## [To do]
A - The terminal passage on bracketed pastes says that switching to zsh or to bash 5.1 or newer mostly eliminates the problem. In one to three sentences, explain why that is, as the passage states it.
B - Reproduce everything from "Other options: In" down to "current command anyway)." in the terminal passage on bracketed pastes.

## [Text provided]

+--

Other options: In Terminal.app, you can also reset it with Command-Option-R (or Shell menu > Reset). In iTerm2.app, it's Command-R or Session menu > Reset. In either app, this also resets a number of other weird modes it might get into, which can be handy.

You can also mostly eliminate the problem by either switching your interactive shell to zsh, or installing a newer version of bash (at least v5.1) and switching to that. These use and understand bracketed pastes, and also reset it before each command, so it can't get stuck on (well, past the current command anyway).

Long answer: "Bracketed pastes" are a feature that lets the terminal notify the various programs running in the terminal when data is being pasted (as opposed to being typed in like normal). Basically, it sends special "beginning of paste" and "end of paste" escape sequences (\e[200~ and \e[201~ respectively, where \e represents an ASCII escape character). This is so that, for example, the program can treat a pasted multiline document as a single item rather than seeing each line as a separate item. I also have some shell scripts that use it so they can accept a drag-and-dropped item without my having to switch to the terminal window and hit return to indicate the item's complete.

+--

## [Given information]
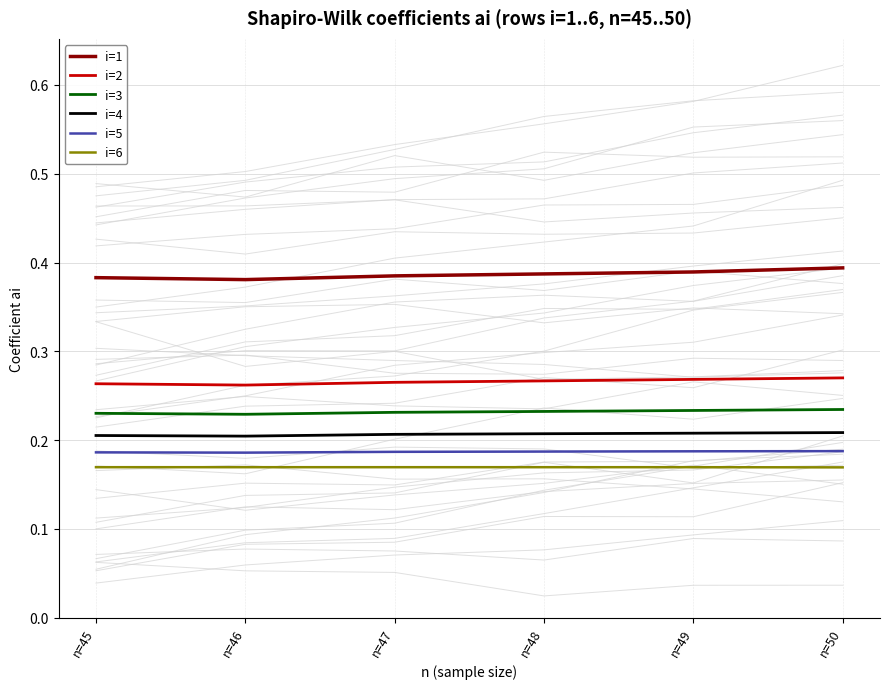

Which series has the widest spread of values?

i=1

+--

## [List of solutions]
A - Those shells use and understand bracketed pastes, and they also reset the mode before each command. Because of that, it can't stay stuck on past the current command.

B -
Other options: In Terminal.app, you can also reset it with Command-Option-R (or Shell menu > Reset). In iTerm2.app, it's Command-R or Session menu > Reset. In either app, this also resets a number of other weird modes it might get into, which can be handy.

You can also mostly eliminate the problem by either switching your interactive shell to zsh, or installing a newer version of bash (at least v5.1) and switching to that. These use and understand bracketed pastes, and also reset it before each command, so it can't get stuck on (well, past the current command anyway).